The weak hand, meanwhile, is approaching the bottom of the gun with that fresh, full magazine. The swap is dependent on a proper grip of the fresh mag as defined in many resources: The bullets are pointed forward, with the index finger aligned along the front of the magazine, and ideally with the tip of the finger even with the nose of the top bullet.
Just before the magazine gets to the gun—remember, both are now in “the workspace,” not rotated down near the belt—sweep or “swim” the index finger from the front to the left side of the magazine, and “open” the thumb (roughly toward your face). The new magazine is now held between the index and middle finger, and the hands are close to joining.

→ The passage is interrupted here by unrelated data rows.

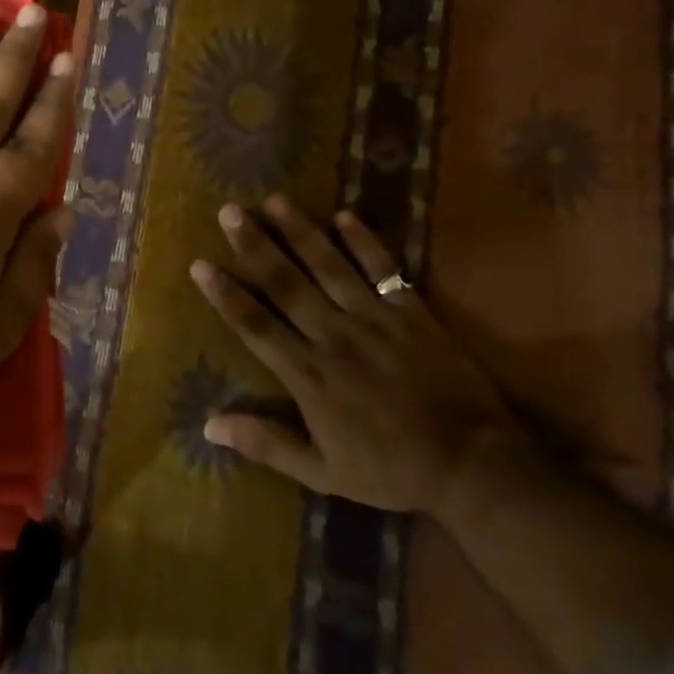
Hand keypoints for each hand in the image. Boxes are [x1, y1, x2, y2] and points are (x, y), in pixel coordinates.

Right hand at [190, 198, 511, 514]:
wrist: (473, 467)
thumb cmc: (390, 470)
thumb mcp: (322, 472)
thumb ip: (266, 444)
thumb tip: (209, 426)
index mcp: (309, 375)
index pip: (256, 326)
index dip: (226, 295)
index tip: (199, 264)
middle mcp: (334, 337)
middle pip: (286, 285)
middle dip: (255, 247)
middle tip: (229, 212)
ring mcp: (375, 321)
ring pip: (329, 268)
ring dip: (300, 232)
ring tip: (274, 200)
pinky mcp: (412, 313)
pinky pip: (386, 271)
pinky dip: (366, 243)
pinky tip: (345, 215)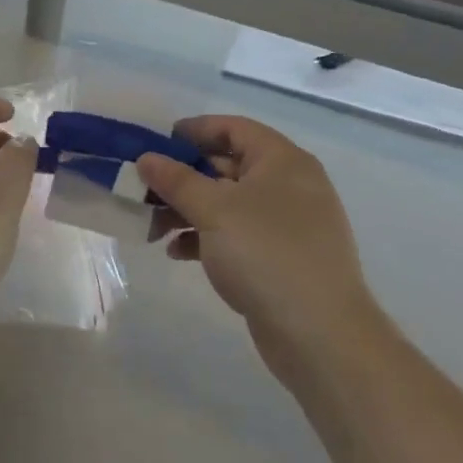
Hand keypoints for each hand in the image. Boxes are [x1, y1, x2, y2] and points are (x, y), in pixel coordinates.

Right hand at [136, 117, 390, 386]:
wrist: (320, 334)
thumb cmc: (265, 253)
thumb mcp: (213, 210)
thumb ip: (176, 180)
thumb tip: (146, 158)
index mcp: (282, 161)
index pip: (233, 128)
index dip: (193, 130)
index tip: (156, 143)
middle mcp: (289, 185)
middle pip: (227, 166)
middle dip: (182, 177)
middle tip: (143, 188)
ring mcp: (287, 224)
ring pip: (227, 203)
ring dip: (187, 210)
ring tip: (152, 227)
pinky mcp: (281, 258)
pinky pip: (236, 235)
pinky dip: (205, 238)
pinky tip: (176, 252)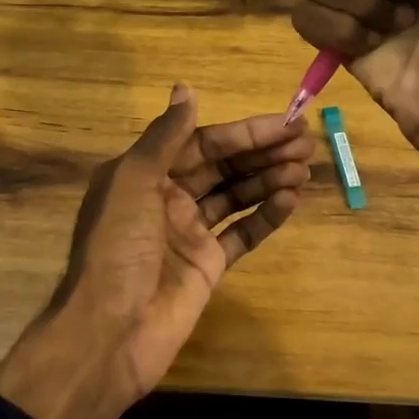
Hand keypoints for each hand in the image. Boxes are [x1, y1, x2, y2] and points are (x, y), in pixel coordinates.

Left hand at [0, 85, 313, 418]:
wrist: (111, 330)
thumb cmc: (118, 246)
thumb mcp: (132, 181)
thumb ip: (164, 136)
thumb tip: (186, 89)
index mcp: (146, 174)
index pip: (202, 144)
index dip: (244, 133)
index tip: (285, 123)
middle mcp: (168, 199)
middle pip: (223, 168)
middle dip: (263, 153)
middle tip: (307, 143)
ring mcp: (189, 234)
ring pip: (236, 197)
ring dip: (269, 180)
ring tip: (305, 168)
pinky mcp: (208, 266)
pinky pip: (242, 234)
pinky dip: (265, 217)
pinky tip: (290, 199)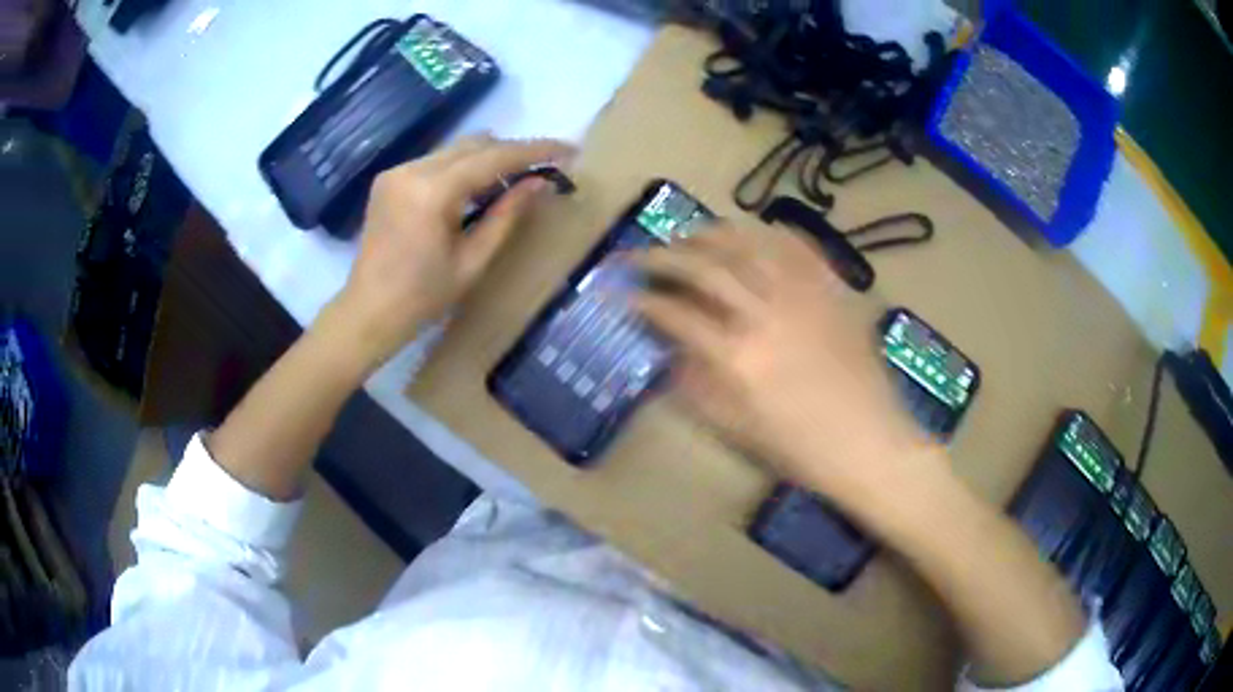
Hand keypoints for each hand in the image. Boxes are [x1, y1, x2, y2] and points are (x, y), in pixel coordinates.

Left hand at [322, 136, 573, 369]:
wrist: (367, 312)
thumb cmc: (423, 298)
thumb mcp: (472, 261)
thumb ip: (507, 215)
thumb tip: (540, 182)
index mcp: (432, 192)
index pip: (493, 157)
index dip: (534, 150)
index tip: (568, 151)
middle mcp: (412, 169)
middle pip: (475, 144)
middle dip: (512, 153)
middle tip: (542, 171)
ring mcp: (397, 171)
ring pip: (456, 149)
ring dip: (487, 159)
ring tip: (512, 182)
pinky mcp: (390, 179)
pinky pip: (437, 161)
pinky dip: (462, 168)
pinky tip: (474, 191)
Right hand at [633, 223, 931, 498]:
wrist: (869, 444)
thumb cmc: (801, 450)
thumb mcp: (736, 430)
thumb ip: (696, 385)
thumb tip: (670, 349)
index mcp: (738, 357)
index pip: (676, 314)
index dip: (644, 302)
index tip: (626, 296)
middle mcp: (765, 314)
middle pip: (703, 268)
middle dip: (661, 257)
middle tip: (640, 256)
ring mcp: (803, 296)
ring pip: (746, 245)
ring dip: (708, 235)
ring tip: (688, 236)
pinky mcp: (832, 290)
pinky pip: (797, 247)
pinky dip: (768, 233)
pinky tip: (751, 233)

This is when the spent or partially spent magazine is released and removed from the pistol, though by left thumb actuation of the magazine release. It will fall partially clear, and can be withdrawn by closing the left thumb on the left side of the magazine, and against the left index finger.
Once the expended magazine is clear of the grip and magwell, pull the left hand toward you—about an inch and a half—and feed the loaded magazine into the magwell from between the index and middle fingers. “Follow” the magazine into the grip with the base of the left hand to seat the charged magazine.

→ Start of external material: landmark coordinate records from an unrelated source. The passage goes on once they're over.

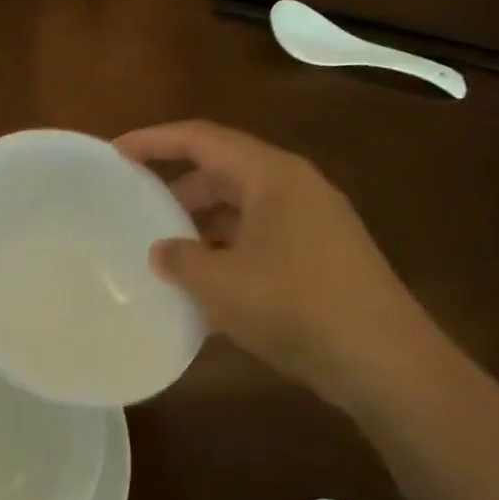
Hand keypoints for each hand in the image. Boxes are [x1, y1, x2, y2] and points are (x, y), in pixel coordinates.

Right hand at [116, 120, 439, 409]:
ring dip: (201, 223)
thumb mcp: (221, 284)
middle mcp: (294, 187)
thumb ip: (180, 260)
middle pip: (223, 170)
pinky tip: (204, 284)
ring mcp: (312, 221)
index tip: (115, 154)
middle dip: (176, 187)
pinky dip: (226, 249)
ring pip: (242, 207)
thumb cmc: (296, 306)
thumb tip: (161, 250)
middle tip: (136, 209)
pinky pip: (259, 236)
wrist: (383, 360)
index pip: (202, 139)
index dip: (154, 141)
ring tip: (164, 249)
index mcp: (271, 175)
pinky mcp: (320, 255)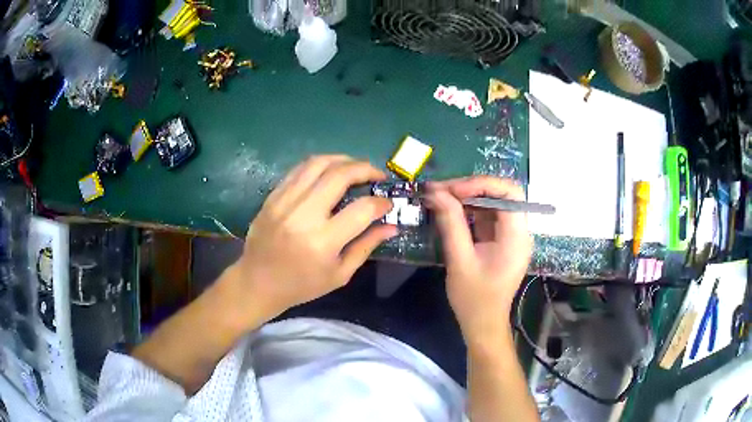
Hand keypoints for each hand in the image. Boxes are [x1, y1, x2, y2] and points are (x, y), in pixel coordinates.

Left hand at [220, 155, 396, 327]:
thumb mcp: (339, 274)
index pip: (361, 210)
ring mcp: (284, 202)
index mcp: (322, 242)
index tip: (388, 203)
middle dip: (365, 169)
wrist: (258, 282)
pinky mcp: (273, 197)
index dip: (381, 203)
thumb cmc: (302, 285)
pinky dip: (320, 165)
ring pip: (318, 164)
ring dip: (343, 160)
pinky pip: (299, 170)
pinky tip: (331, 170)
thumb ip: (366, 246)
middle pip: (340, 175)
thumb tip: (391, 226)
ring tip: (357, 167)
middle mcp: (303, 216)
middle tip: (377, 175)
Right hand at [425, 177, 532, 341]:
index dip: (481, 184)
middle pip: (501, 193)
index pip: (509, 192)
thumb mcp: (459, 260)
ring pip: (492, 202)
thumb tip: (436, 192)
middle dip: (471, 188)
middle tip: (440, 191)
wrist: (483, 323)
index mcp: (517, 236)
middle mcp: (519, 231)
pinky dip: (468, 209)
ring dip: (467, 196)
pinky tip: (449, 209)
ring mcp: (510, 235)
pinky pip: (487, 215)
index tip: (452, 190)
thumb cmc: (474, 298)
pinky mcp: (501, 240)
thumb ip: (451, 223)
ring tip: (440, 196)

You now have a recharged small gun—where round count may really matter—and can shoot if you must with the strong hand.
We encounter three objections when we teach this, but they are usually answered with even a little practice. The first and most worrisome is the perception of an insecure grip on the pistol with the pinky, ring and part of the middle fingers off the gun during the transfer. This rarely survives the “dry” practice that should always precede a technique addition like this. When the motions run together—go for smooth, let speed come as a by-product—you’ll discover that both hands are actually on the gun at the crucial juncture. Certainly, it’s possible to jostle the firearm out of control, but this is true with many other manipulations (including the “flip” motion essential to many of us to reach the mag release even on a full-sized gun), and why we dry practice extensively, and first.
Second is the receipt position/fingers for the spent magazine. Some folks like to retain the more important mag—the full one—the most surely, that is with thumb and forefinger. We understand why, but remember that the thumb must be free for release actuation. Any other solution adds both time and movements—some of them quite convoluted—so we apply Occam’s Razor here.
Lastly, rely most on the strong hand thumb and forefinger to retain the pistol. Remember, that thumb grip has not been compromised by reaching for the magazine release, so its position is still strong against the index finger on the other side of the gun. If you try to use the middle finger too much, you run the risk of resisting the press of the mag release on the right side of the pistol, defeating the thumb pushing from the left. This is a highly individual issue, and more likely on some guns than on others. Practice solves this one easily, too.
There are a couple of benefits you might call “hidden” in this technique. People with small hands find it helpful on full-sized pistols because it’s so relatively powerful: Instead of straining to reach—much less press—the magazine release with the right thumb, they can apply left-thumb pressure with precision.
Finally, note that storage of that spent magazine is now on the very end of the process. It need have no impact on a post-reload shot, though you’ll want to practice strong hand only, right?Now Carry on.